Pincushion, from what I've read, you can eventually have that kind of feeling in your face as well but as a later development. FM can cause that kind of feeling as well as other autoimmune problems. I definitely would mention it is happening the next time you see the doctor. It would be interesting to see what your doctor think is going on.

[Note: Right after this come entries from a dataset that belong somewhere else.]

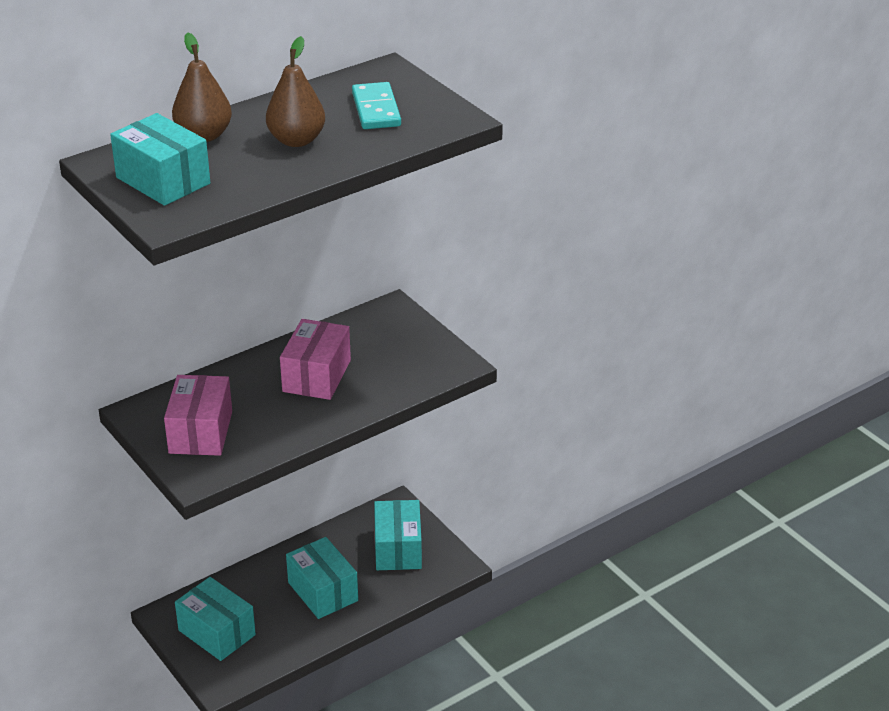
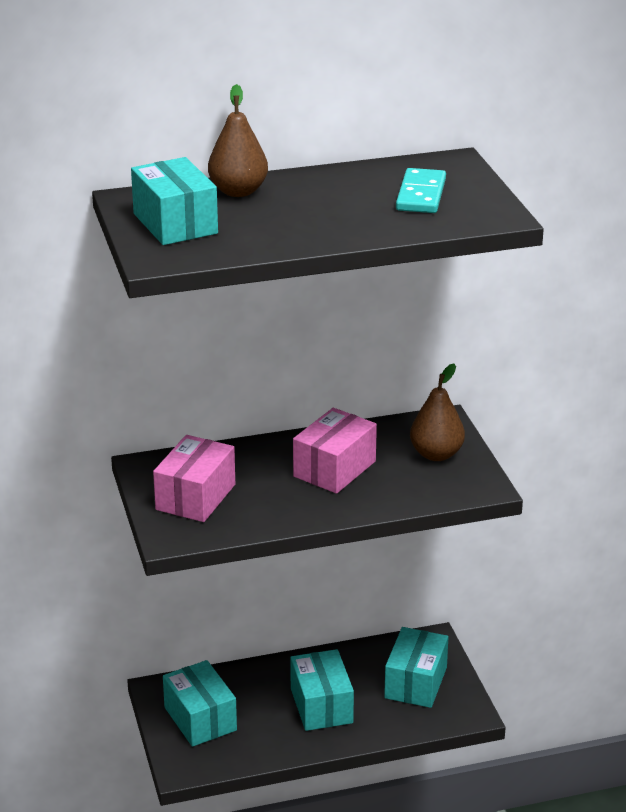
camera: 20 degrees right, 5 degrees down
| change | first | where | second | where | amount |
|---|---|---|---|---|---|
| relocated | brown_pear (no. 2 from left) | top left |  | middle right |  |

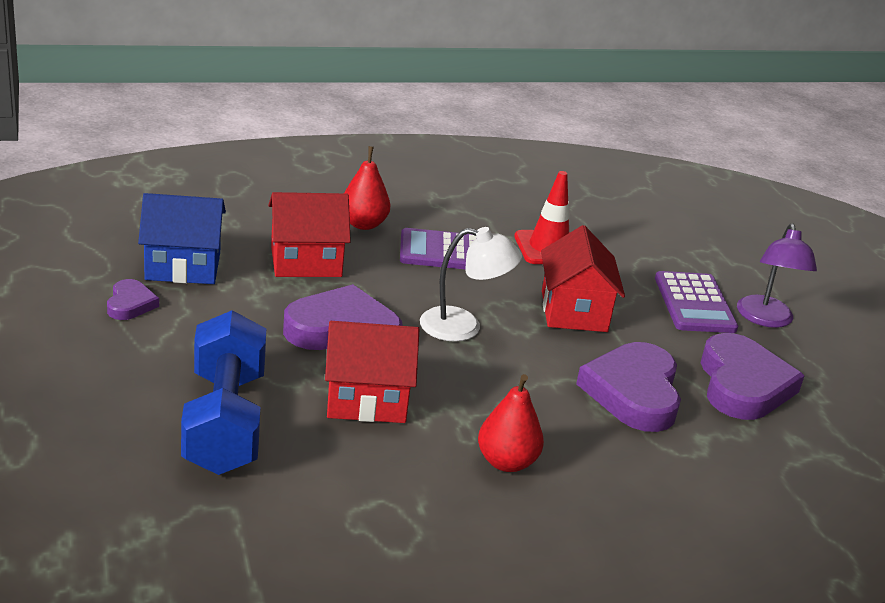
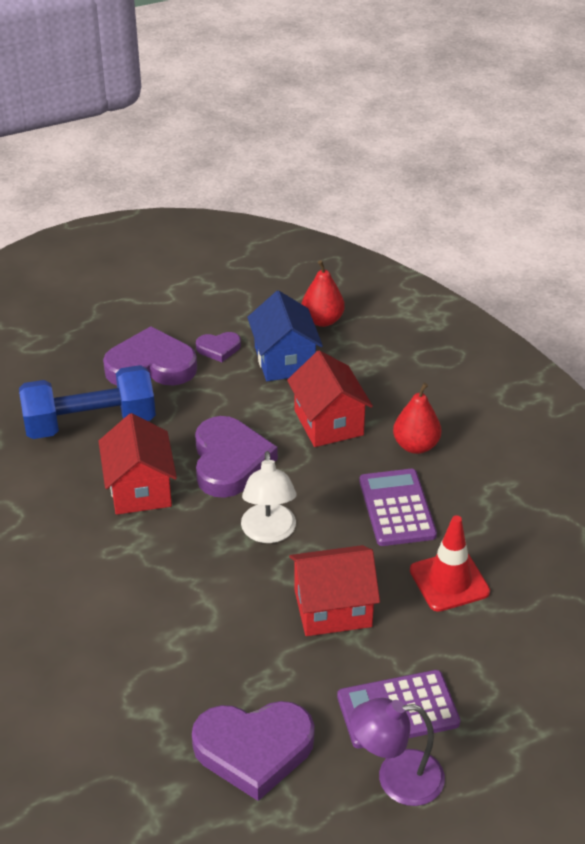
camera: 85 degrees right, 10 degrees up
| change | first | where | second | where | amount |
|---|---|---|---|---|---|
| relocated | purple_heart (no. 3 from left in the first image) | middle right | purple_heart (no. 1 from left) | middle left |  |
| relocated | red_pear (no. 2 from left in the first image) | bottom centre | red_pear (no. 1 from left) | centre |  |

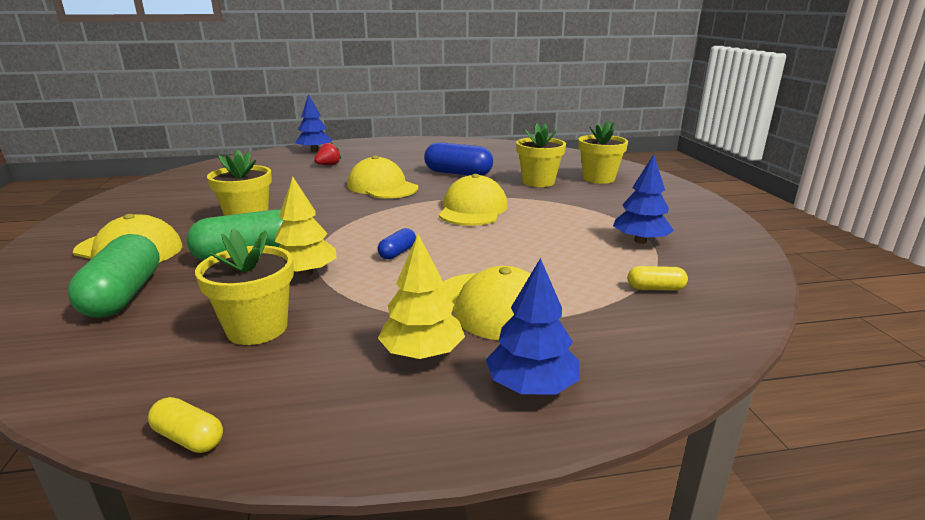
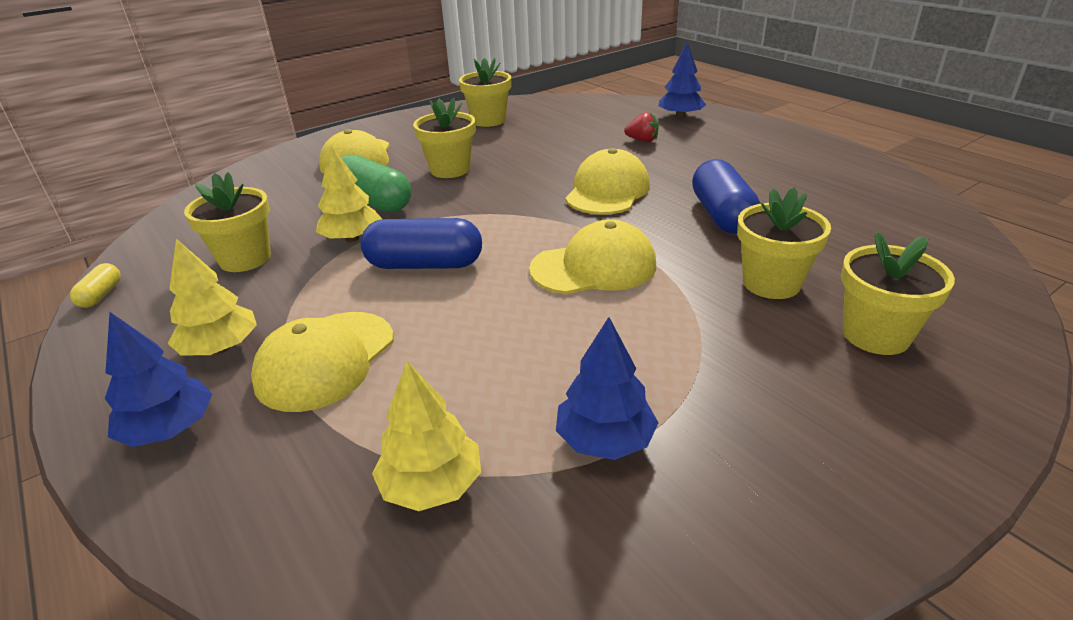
camera: 65 degrees right, 10 degrees up
| change | first | where | second | where | amount |
|---|---|---|---|---|---|
| size | blue_capsule (no. 1 from left) | centre |  | centre | x2.06 |
| missing | green_capsule (no. 1 from left) | middle left |  |  |  |
| exchanged | yellow_capsule (no. 2 from left) | middle right | yellow_tree (no. 3 from left) | bottom centre |  |
| appeared |  |  | yellow_flower_pot (no. 3 from left) | top centre |  |

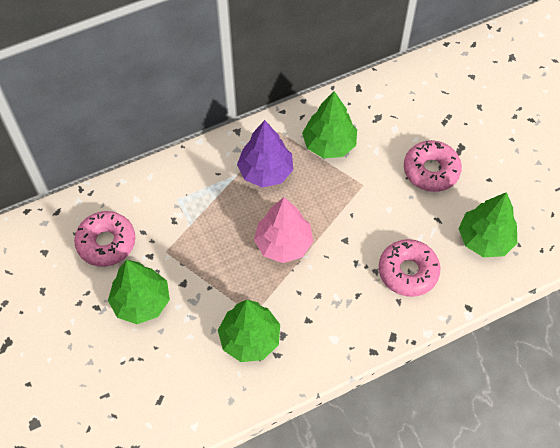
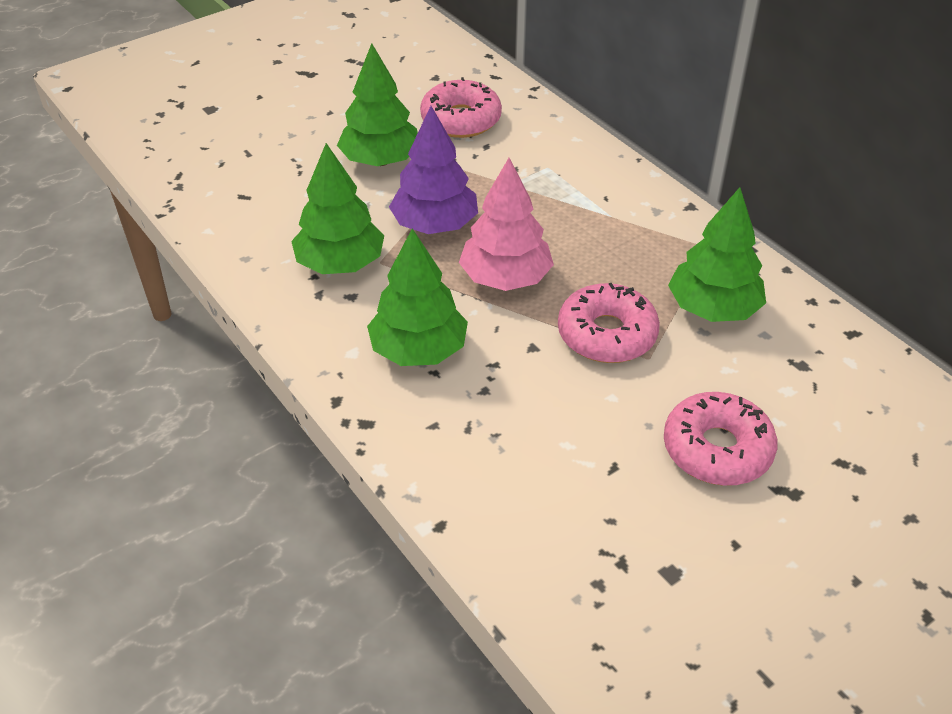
camera: 80 degrees right, 15 degrees down
| change | first | where | second | where | amount |
|---|---|---|---|---|---|
| relocated | purple_tree | centre |  | top centre |  |
| relocated | green_tree (no. 4 from left in the first image) | middle right | green_tree (no. 3 from left) | centre |  |
| relocated | pink_donut (no. 2 from left) | middle right |  | centre |  |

Deanna, do you have diabetes? Diabetics can have neuropathy and tremors.Deanna- I have had pins and needles in my feet and legs for years especially down the righthand side of my body ( numbness too) i just put it down to the RA I have never told my doctor of this as i didnt think it was relevant
I hope you get that bike ride , you could even try skateboarding
Cathy, Please have your doctor check your vitamin b-12 levels. I stopped absorbing this vitamin, and my symptoms were exactly the same as yours. To the extent that I would awake with my hands to numb to turn off the alarm clock. This is something that is not usually checked for. It took me over a year to get diagnosed. Now I take b-12 shots. Please have this checked. If you go too long without this vitamin you can have permanent damage, as I do.
I advocate anyone having tingling, numbness or cognitive difficulties to have this simple blood test that many doctors often overlook.
ginni
Yes, my rheumy mentioned that being low on B and actually calcium can cause neoropathy like symptoms!!! Have you been checked Deanna?? My b is actually high because I was on mega doses when I was going through the fertility treatments but I did just start extra calcium and vit D a few weeks ago, can't say I have improved any but I think you should be checked if you haven't!! pin cushion, after all I've learned recently, I would say that it can be very relevant. There's a high percentage of people with RA that do develop neuropathy. So, please bring it up to your doctor.